Netanyahu’s argument, and the argument of his surrogate organizations in Canada such as the lobbying group CIJA, is that Palestinian self-determination is a conditional right, while Israeli self-determination is beyond reproach. This is blatant, naked racism of the highest order, and I fully reject this absurd double standard held solely for Palestinians.
Palestinian statehood is not a gift for Israel to bestow at the whims of their own grace and mercy. Palestinian statehood is the inherent right of the Palestinian people, to live freely and peacefully in their own homeland, and to have control and agency over their own lives.
To be frank, if Netanyahu sincerely believes that the actions of violent extremists invalidate the right to self-determination, then perhaps he should not have attended a celebration of the 60th Anniversary of the King David Hotel bombing.
Indeed, former Prime Minister of Israel Menachem Begin, for his activities leading the Irgun terrorist group, was banned from entering the United Kingdom until 1972. Perhaps a lesson for Canada on the proper way to treat Kahanists such as Smotrich and Ben-Gvir, rather than the velvet gloves which we use right now.
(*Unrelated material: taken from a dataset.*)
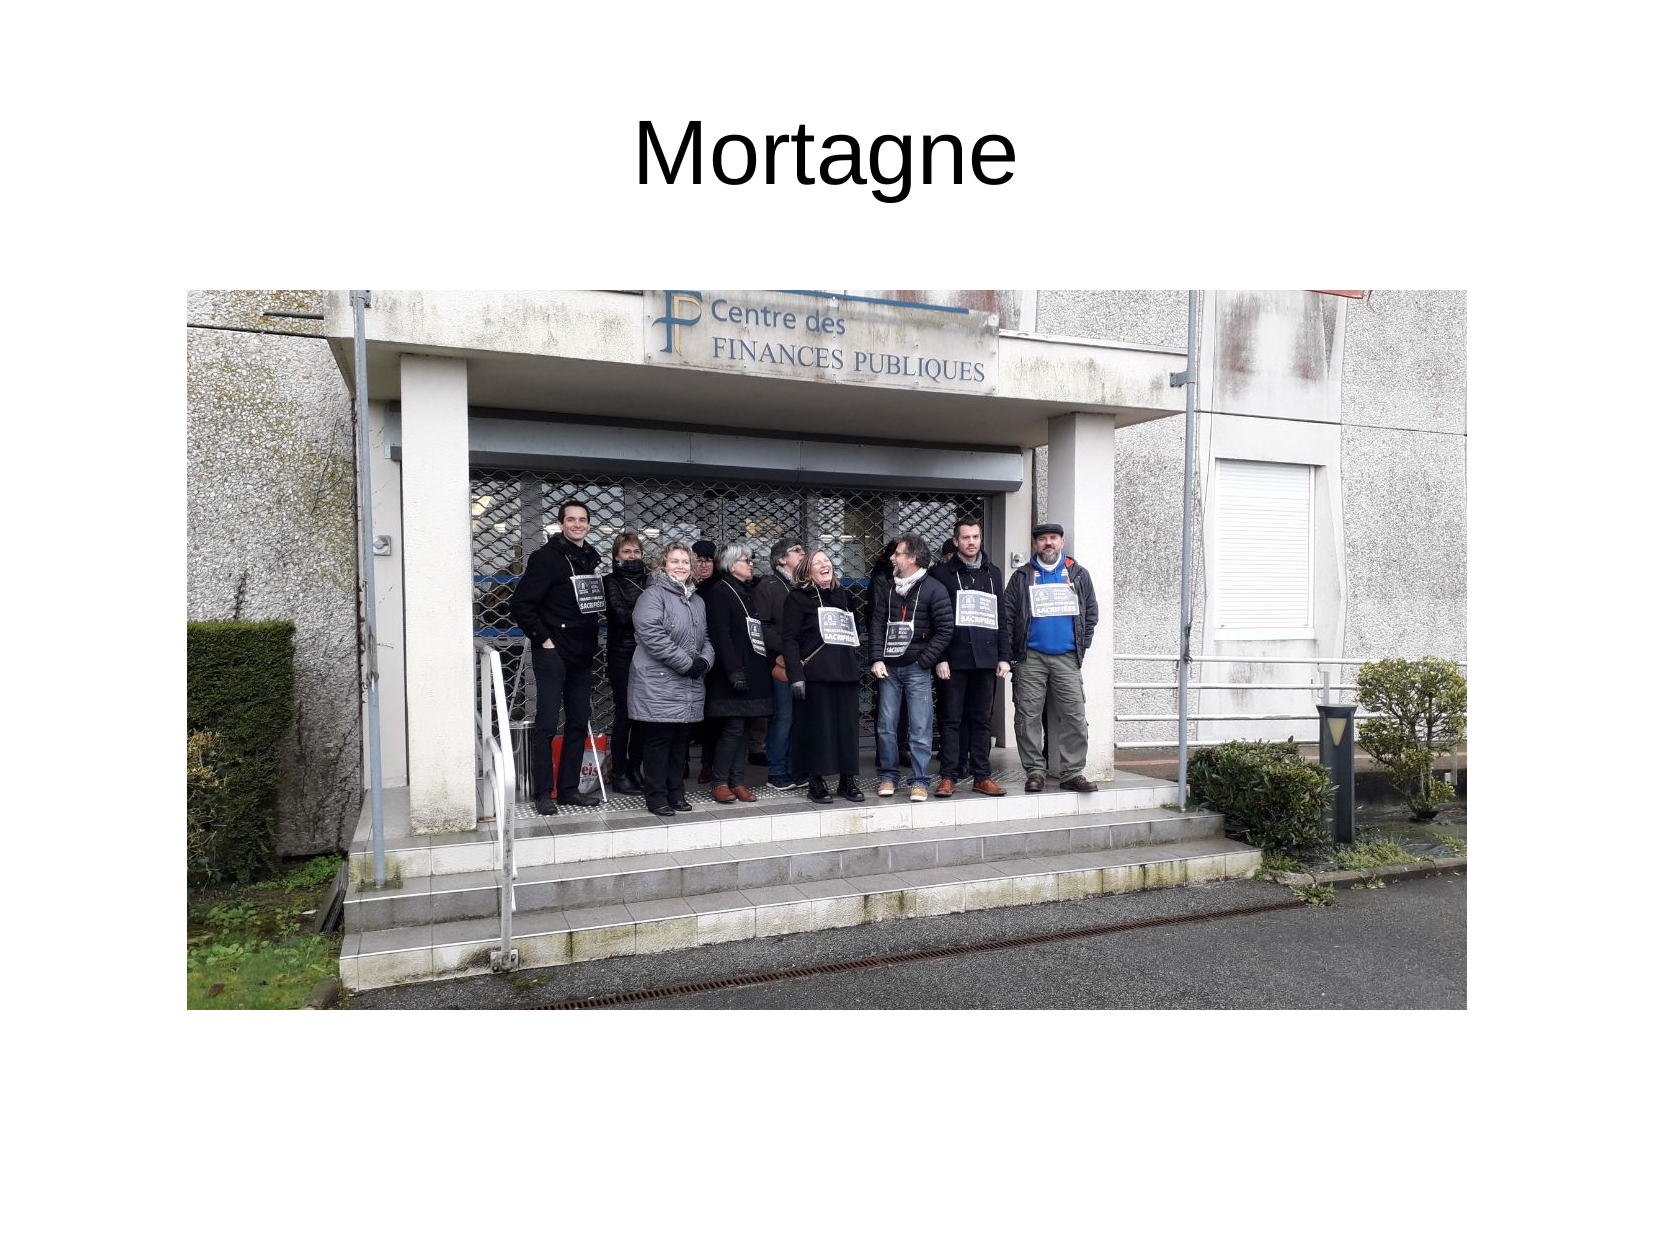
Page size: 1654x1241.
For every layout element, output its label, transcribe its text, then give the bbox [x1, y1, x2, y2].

picture [187, 290, 1467, 1010]
title Mortagne [82, 49, 1571, 257]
For the next stretch of pro-Palestinian advocacy in Canada, the steps that lay ahead are clear. Minister Marc Miller must act materially to bring the family members of Palestinian Canadians out of Gaza, and not merely issue press releases claiming he will.
Sanctions must be placed on both Israeli settlers violating international law, and the Kahanist politicians in Netanyahu’s cabinet helping promote anti-Palestinian terror and helping block humanitarian aid from entering Rafah.
Most importantly, Canada must finally recognize the existence of the State of Palestine, which is already recognized by 139 out of the 193 UN member states, and additionally recognized by the United Nations as a whole.
Israel, and Netanyahu particularly, have had decades to act in good faith since the Oslo Accords, and they have not done so. It is time for Canada to act in good faith, to pursue the two-state solution in truly good faith; it is time for Canada to recognize the existence of the State of Palestine.